Your instructions = Could you write what comes next in the news article on the Mississippi Gulf Coast vaccine lottery effort, picking up after its final paragraph?

Text under study =
Gulf Coast business and casino leaders are doing what Mississippi government leaders have not: They are working to create a vaccine lottery-like program.
Several prominent Gulf Coast businesspeople are pooling resources in efforts to create a program that would offer vaccinated Mississippians a chance to win cash or other prizes. Mississippi, which ranks 48th for its vaccination rate in the nation, would join dozens of other states in having similar programs.
“We believe time is of the essence,” said Ashley Edwards, the president of the Gulf Coast Business Council. “So we’re quickly trying to do work that should take months and do it in weeks, days.”
Organizers say they are confident they will be able to offer prizes — likely cash — eligible only to vaccinated Mississippians. The program funds are being collected through the nonprofit Gulf Coast Community Foundation. Leaders from Hancock, Harrison and Jackson have been involved so far.
Governors across the nation have created similar incentive programs in efforts to raise vaccination rates. Gov. Asa Hutchinson offered Arkansans a free lottery ticket or $20 voucher from the state Game and Fish Commission to get the shot.
Missouri Gov. Mike Parson launched a cash lottery program for vaccinations this week. Maryland Gov. Larry Hogan sponsored one earlier this year. New Jersey awarded a dinner at the governor’s mansion as a vaccine raffle prize. West Virginia awarded cash prizes as well as lifetime fishing and hunting licenses. At least a dozen states, including Louisiana, have offered seven-figure prizes.

Data listing =

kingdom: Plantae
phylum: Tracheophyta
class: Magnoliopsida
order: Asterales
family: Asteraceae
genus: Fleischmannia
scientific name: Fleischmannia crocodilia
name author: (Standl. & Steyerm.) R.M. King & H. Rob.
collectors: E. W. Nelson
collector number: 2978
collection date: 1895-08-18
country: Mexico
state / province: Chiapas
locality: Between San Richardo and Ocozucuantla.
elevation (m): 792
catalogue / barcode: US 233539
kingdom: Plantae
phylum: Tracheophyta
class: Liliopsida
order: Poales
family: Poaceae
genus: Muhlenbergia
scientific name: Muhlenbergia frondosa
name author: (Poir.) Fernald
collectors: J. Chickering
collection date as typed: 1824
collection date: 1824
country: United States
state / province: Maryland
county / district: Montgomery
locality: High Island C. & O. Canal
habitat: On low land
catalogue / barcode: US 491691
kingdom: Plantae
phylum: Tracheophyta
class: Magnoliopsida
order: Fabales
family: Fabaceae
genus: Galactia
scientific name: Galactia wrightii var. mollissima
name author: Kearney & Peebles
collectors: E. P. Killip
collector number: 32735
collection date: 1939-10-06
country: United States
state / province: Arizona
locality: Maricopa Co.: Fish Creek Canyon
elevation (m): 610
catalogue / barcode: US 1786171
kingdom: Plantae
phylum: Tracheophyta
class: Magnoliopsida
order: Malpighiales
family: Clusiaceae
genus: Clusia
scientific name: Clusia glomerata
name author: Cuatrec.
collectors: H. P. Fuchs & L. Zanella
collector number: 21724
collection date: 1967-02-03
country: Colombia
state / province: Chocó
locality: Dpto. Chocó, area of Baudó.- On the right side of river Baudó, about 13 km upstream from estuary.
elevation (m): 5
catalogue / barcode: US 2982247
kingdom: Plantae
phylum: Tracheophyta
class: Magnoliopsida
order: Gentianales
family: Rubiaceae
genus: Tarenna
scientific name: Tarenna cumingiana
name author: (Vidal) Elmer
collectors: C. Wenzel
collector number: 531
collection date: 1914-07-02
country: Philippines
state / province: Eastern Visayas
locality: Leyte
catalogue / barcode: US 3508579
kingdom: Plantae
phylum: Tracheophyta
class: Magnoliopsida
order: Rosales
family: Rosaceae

Answer space =
Meanwhile, Reeves has received criticism for being too hands-off in recent weeks as health care experts plead with residents to get vaccinated.
LuAnn Pappas, the CEO of the Scarlet Pearl casino resort, is no stranger to taking COVID-19 awareness and incentives into her own hands. As of Wednesday, about 700 of 800 employees at her D’Iberville casino were vaccinated. Pappas offers cash bonuses up to $300 and has on-site vaccine clinics.
Still, she was surprised it was local leaders — not a state-led effort — who reached out to her for help. Pappas said she donated $50,000 to the vaccine lottery program.
“The state did lead in rolling out the vaccination,” Pappas said. “But then we just kind of stalled and we stopped.”
As of Wednesday, Mississippi’s overall vaccination rate was about 35%. But the vaccine rate for south Mississippi — the state’s tourism hub, churning out millions in economic impact every month from both gaming revenue and sales tax — has consistently been below the state average. Only a little over 33% of the three Gulf Coast counties have been fully vaccinated so far, according to data from the U.S. Centers for Disease Control and Prevention.
“When I saw the rates, I thought no, no,” said Paige Roberts, the president of the Jackson County Chamber of Commerce. “The Coast leads in so many efforts in Mississippi. We can’t have this… If we can move the needle in the three coastal counties, we are then helping the state move the needle.”
When Pappas first required vaccinations of her salaried staff, she made more than 50 phone calls to employees who were against the vaccine. Out of all her supervisors, vice presidents and other professional staff members, only two have not been vaccinated yet.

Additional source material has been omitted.